* Instruction A
According to the news digest, how many barrels of storage capacity did SFO have at the airport before Shell Aviation converted its terminal?
* Instruction B
Retype the passage of the news digest starting at "Prior to the" and ending at "to supply disruptions.".

* Article
· · · · · · ·

Want to see the photos that didn't make the issue? Check out the Cutting Room Floor.

Shell Expands Jet Fuel Supply at SFO
FTC Halts Western Refining, Giant Merger
Kinder Morgan To Acquire Vancouver Wharves
U.S. Ethanol To Build Plant in California
API Offers Safety Certification for Service Station Contractors
ZCL Composites Acquires Xerxes

SHELL EXPANDS JET FUEL SUPPLY AT SFO

SAN FRANCISCO, CA. — Shell Aviation has reported that it signed a long-term storage contract with SFO Fuel Company LLC, a consortium of 42 major airlines serving San Francisco International Airport.

As part of the agreement, Shell Aviation converted its former gasoline storage facility into a useable fuel terminal, adding an additional 230,000 barrels of storage capacity half a mile from the airport.

The 230,000 barrels is approximately five days of jet fuel demand for the San Francisco Airport.

Prior to the conversion of the Shell Aviation fuel terminal, SFO had 260,000 barrels of storage capacity at the airport and one supply pipeline, a situation which airport authorities believed made the facility vulnerable to supply disruptions.

"Shell Aviation has a long history as a reliable and valued fuel supplier at San Francisco International Airport. Their innovative solution to our fuel needs builds on their prior experience with similar Shell Aviation projects at other major US airports," said Bob Sturtz of United Airlines and chairman of SFO Fuel. "We look forward to their continued business growth with focus on supply security and infrastructure projects that support our industry."

FTC HALTS WESTERN REFINING, GIANT MERGER

SCOTTSDALE, AZ. — The planned merger between Western Refining Inc., of El Paso, TX., and Giant Industries, Inc. has been halted by the Federal Trade Commission but the two oil companies say they will contest the FTC's actions and look to complete their merger.

Under the terms of the deal, first announced at the end of last August, Western Refining was to acquire Giant Industries for $83 per share, approximately $1.5 billion, including $275 million of Giant's outstanding debt. The price tag was lowered in November to $77 per share due to fires at Giant's refineries which lowered its financial performance.

· · · · · · ·

* Available data

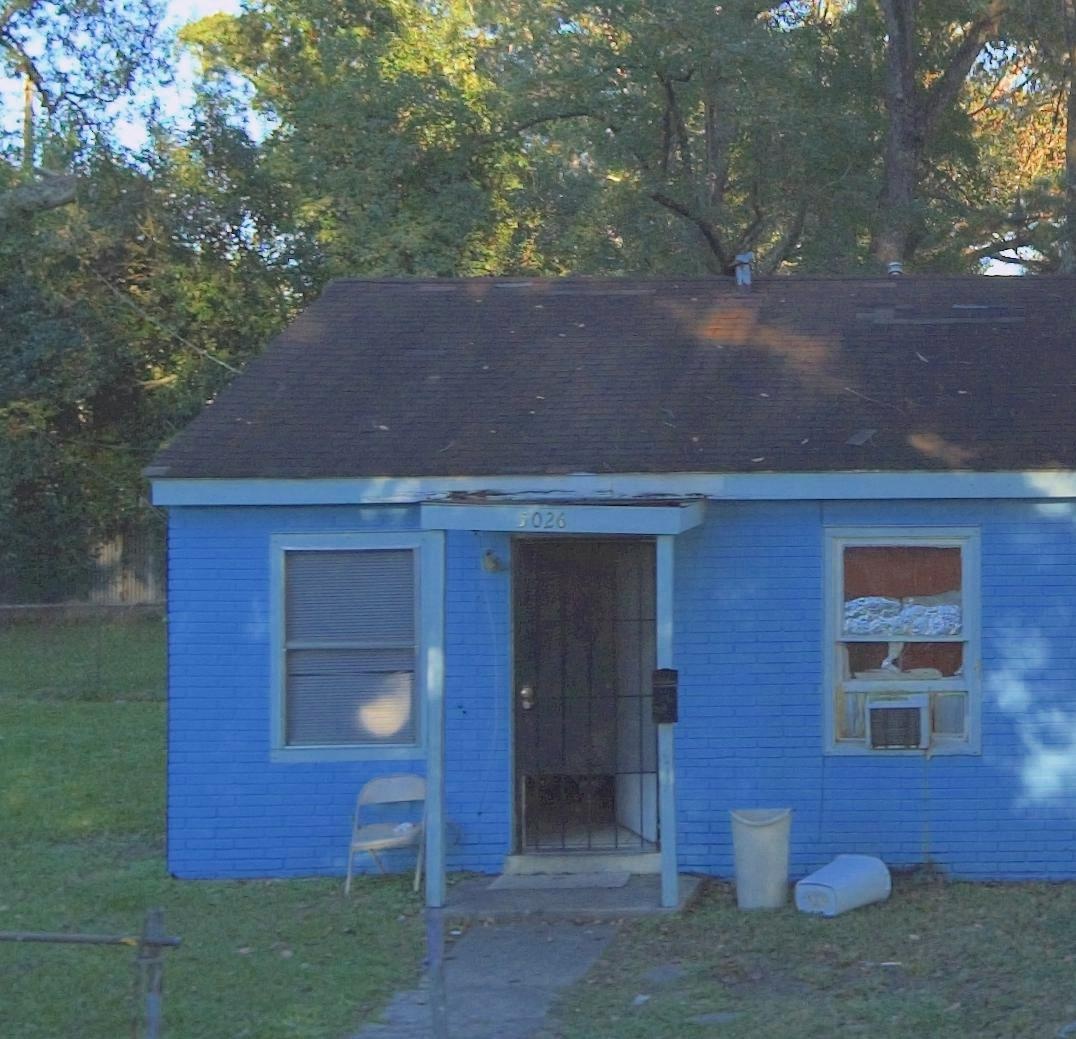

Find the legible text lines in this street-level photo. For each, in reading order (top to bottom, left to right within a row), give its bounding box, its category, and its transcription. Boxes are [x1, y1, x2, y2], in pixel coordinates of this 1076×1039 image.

[513, 511, 568, 530] StreetNumber: 5026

· · · · · · ·

* Reply A
260,000 barrels

* Reply B
Prior to the conversion of the Shell Aviation fuel terminal, SFO had 260,000 barrels of storage capacity at the airport and one supply pipeline, a situation which airport authorities believed made the facility vulnerable to supply disruptions.